A stone bowl engraved with a rare Hebrew inscription and found in a car park in Jerusalem has created a new mystery: Who was Hyrcanus?
The Israel Antiquities Authority found the bowl with the inscription "Hyrcanus" in the Givʽati Parking Lot currently being excavated at the City of David. The dig is one of the largest taking place in Jerusalem.
The city is an ancient settlement in the Jerusalem Walls National Park believed to be the original urban heart of Jerusalem.
The bowl dates from the Hasmonean period, the century that preceded the Herodian dynasty, which ran from 37 BCE and witnessed the birth of Christ.
The engraving, "Hyrcanus", was a common name at that time and was also name of two of the leaders of the Hasmonean dynasty
Researchers said in a press release: "This is one of the earliest examples of the appearance of chalk vessels in Jerusalem. In the past, these vessels were widely used mainly by Jews because they ensured ritual purity."
Dr Doron Ben-Ami of the Israel Antiquities Authority and Professor Esther Eshel of Bar-Ilan University said: "This is one of the earliest examples of chalk vessels to appear in Jerusalem. These stone vessels were extensively used by Jews because they were considered vessels that cannot become ritually unclean."
The bowl was discovered beneath the foundations of a "miqwe", part of a complex of water installations that were used for ritual bathing.
The excavations, sponsored by the Ir David Foundation, have so far uncovered a wealth of artifacts from different periods.

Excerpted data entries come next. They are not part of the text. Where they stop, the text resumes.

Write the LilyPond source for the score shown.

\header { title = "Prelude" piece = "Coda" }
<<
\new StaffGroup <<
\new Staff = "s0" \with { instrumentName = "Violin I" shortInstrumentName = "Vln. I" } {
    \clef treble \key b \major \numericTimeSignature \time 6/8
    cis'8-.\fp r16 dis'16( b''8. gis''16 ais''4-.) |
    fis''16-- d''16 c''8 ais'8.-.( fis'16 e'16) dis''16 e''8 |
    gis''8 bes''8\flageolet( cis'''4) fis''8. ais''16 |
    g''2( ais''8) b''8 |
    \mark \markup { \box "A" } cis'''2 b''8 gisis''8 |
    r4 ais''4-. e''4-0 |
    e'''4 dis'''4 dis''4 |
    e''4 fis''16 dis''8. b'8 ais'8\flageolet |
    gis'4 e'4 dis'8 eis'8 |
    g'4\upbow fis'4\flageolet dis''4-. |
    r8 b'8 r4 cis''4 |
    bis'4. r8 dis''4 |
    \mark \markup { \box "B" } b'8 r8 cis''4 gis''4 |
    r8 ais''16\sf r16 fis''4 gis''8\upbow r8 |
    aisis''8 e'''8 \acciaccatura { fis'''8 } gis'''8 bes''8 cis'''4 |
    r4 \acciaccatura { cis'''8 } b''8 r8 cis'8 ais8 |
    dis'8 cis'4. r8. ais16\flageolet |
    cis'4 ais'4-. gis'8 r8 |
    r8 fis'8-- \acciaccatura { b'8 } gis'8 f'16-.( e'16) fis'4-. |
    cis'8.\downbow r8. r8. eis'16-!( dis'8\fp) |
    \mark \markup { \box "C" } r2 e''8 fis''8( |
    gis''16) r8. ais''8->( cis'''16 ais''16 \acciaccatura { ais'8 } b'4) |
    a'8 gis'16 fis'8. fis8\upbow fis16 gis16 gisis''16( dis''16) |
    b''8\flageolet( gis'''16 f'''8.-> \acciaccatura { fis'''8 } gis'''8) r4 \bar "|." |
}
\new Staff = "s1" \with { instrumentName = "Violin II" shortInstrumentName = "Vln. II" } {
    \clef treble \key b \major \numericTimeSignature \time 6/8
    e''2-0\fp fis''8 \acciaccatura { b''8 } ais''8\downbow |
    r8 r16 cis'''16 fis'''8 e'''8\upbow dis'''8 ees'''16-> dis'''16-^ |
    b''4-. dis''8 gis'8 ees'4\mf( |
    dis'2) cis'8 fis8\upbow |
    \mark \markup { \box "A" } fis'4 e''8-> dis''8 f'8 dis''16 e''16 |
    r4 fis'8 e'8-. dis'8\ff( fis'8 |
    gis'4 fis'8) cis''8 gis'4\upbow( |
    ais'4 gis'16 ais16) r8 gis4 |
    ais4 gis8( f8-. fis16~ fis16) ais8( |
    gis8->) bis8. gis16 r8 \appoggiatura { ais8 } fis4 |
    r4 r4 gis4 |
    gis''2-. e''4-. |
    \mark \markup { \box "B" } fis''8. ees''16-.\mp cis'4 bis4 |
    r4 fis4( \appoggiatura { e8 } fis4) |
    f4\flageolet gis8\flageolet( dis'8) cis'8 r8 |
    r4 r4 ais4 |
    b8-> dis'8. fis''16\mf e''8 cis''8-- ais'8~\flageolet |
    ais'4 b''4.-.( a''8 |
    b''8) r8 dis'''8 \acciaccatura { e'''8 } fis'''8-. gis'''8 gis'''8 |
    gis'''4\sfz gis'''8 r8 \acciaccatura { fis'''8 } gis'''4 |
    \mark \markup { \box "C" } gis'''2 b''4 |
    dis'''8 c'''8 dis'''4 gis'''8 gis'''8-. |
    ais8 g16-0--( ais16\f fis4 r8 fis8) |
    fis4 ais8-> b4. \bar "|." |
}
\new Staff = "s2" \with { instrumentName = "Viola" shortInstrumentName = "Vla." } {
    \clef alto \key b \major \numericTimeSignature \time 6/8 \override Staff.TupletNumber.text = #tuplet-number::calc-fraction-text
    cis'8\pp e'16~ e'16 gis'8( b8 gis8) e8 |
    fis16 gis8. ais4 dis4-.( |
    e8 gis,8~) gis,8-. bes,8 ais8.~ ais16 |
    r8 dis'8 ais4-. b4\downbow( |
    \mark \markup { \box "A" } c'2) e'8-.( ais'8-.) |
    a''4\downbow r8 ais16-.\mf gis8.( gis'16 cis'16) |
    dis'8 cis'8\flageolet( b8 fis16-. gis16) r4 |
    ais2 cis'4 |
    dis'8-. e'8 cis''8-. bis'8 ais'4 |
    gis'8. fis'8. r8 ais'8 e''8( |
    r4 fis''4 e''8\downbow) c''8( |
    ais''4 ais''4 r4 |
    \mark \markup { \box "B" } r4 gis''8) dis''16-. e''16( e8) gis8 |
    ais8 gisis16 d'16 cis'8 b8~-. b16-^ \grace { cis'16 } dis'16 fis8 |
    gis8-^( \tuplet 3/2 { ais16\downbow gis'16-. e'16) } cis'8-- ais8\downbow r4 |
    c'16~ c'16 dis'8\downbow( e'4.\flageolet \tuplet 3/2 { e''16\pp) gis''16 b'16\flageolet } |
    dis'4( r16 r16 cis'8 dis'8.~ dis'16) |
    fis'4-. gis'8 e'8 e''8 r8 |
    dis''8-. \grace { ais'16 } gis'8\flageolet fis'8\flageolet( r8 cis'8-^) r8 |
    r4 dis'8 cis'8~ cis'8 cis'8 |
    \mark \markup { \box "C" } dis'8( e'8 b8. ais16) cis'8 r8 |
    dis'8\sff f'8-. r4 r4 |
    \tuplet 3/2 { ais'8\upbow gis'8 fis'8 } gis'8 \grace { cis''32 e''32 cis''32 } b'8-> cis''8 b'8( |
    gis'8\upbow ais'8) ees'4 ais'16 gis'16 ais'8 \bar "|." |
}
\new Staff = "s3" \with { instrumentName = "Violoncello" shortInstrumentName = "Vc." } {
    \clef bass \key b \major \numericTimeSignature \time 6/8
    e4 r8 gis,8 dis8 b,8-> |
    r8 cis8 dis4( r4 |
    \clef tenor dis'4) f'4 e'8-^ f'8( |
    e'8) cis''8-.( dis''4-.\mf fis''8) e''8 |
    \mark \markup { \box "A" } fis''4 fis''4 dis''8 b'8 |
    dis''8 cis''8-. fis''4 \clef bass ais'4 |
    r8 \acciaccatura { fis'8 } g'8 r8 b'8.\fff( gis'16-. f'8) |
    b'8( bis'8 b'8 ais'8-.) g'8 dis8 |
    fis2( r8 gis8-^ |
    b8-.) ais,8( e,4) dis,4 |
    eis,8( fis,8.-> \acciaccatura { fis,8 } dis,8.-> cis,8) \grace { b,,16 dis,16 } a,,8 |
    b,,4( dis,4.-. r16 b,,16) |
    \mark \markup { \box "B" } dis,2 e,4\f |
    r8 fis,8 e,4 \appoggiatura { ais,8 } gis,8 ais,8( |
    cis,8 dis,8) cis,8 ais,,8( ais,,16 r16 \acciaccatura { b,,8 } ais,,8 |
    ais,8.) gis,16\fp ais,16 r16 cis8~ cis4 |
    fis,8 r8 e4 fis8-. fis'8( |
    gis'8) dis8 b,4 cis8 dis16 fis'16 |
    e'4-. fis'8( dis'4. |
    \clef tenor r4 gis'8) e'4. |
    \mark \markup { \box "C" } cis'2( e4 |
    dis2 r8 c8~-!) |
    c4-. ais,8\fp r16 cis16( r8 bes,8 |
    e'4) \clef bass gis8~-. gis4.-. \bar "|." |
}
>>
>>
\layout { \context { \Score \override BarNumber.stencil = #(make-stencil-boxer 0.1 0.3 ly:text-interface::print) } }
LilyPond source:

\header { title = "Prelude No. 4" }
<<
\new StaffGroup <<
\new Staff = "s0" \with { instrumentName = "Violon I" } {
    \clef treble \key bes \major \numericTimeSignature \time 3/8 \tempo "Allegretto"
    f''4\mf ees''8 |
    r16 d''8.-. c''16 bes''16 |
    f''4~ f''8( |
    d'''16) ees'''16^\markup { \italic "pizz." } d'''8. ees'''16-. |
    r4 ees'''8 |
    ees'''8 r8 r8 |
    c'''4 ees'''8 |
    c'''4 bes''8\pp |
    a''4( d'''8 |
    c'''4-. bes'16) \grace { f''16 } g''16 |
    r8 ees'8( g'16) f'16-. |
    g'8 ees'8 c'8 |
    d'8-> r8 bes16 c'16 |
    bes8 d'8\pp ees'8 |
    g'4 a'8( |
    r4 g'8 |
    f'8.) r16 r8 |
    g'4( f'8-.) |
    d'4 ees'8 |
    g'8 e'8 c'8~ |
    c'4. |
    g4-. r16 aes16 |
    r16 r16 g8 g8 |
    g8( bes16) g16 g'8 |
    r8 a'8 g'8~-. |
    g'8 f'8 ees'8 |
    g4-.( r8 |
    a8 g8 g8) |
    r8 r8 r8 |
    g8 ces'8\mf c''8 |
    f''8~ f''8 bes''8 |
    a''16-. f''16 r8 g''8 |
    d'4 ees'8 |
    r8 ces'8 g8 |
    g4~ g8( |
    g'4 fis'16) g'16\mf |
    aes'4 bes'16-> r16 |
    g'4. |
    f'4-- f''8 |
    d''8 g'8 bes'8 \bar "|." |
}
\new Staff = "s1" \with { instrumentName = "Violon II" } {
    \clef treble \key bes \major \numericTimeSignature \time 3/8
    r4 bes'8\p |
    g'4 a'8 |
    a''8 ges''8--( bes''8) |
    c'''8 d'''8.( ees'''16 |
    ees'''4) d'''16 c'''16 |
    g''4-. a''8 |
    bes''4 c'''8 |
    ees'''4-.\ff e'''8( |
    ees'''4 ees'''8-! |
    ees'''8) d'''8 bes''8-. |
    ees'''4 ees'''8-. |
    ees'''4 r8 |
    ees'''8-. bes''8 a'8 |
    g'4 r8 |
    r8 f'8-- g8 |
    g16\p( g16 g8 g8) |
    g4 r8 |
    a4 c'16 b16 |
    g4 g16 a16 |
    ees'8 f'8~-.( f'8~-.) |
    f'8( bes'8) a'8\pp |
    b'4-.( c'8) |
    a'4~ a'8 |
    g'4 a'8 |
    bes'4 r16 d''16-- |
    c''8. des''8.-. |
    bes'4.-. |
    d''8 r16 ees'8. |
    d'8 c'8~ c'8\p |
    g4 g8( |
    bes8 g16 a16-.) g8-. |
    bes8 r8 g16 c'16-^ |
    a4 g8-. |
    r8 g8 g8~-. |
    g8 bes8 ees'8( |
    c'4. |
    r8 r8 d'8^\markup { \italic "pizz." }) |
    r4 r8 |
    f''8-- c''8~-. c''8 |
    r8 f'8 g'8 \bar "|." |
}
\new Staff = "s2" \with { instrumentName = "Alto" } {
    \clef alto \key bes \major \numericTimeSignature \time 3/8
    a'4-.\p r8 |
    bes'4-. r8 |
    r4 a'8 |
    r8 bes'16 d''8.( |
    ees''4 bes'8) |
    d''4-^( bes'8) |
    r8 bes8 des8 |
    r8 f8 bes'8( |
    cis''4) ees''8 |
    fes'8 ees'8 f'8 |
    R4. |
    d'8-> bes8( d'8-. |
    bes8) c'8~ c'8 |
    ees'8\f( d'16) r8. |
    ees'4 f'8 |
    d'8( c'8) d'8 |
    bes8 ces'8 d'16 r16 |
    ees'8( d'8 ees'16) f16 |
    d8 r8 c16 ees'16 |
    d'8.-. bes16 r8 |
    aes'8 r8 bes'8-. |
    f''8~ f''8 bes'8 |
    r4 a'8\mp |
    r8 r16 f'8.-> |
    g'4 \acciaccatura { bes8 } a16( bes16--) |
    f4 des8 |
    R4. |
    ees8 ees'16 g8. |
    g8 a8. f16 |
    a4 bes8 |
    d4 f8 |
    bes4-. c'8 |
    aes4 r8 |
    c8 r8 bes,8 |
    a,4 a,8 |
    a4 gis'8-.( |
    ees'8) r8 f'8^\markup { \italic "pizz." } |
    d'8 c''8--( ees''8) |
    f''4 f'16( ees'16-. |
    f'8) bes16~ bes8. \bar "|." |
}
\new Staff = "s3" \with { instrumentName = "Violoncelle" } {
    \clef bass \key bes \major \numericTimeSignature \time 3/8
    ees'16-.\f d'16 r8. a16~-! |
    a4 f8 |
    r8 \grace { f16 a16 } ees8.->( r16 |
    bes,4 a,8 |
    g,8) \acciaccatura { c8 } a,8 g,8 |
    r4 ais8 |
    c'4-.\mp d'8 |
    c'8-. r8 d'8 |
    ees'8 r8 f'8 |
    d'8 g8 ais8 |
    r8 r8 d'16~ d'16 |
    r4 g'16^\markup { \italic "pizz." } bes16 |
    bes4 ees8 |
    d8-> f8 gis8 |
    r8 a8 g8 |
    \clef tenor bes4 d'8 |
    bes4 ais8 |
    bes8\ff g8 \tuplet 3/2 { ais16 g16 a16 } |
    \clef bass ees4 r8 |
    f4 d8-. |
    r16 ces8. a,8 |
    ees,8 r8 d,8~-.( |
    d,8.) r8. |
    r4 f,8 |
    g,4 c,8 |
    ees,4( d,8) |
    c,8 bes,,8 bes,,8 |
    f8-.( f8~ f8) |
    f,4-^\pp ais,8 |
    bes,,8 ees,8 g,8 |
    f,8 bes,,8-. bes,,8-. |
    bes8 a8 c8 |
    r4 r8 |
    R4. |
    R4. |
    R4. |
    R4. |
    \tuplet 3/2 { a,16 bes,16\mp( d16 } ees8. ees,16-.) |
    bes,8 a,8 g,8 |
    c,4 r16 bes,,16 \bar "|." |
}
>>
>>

Those with writing on them always excite special interest and scholars are now debating whether Hyrcanus, was a high-ranking individual or just an ordinary citizen.
Ben-Ami and Eshel added: "We know of two personages from this period who had this name: John Hyrcanus, who was the grandson of Matityahu the Hasmonean and ruled Judea from 135–104 BCE, and John Hyrcanus II, who was the son of Alexander Jannaeus and Salome Alexandra. However, it is not possible to determine if the bowl belonged specifically to either of them."
About a year ago the remains of the Greek Seleucid Akra or fortress were exposed in the same dig. This was the famous fortress built by Antiochus IV Epiphanes to control the city and monitor the activity in the Temple, which was eventually conquered by the Hasmoneans.
The bowl was found a short distance from where the remains of the Akra were dug up.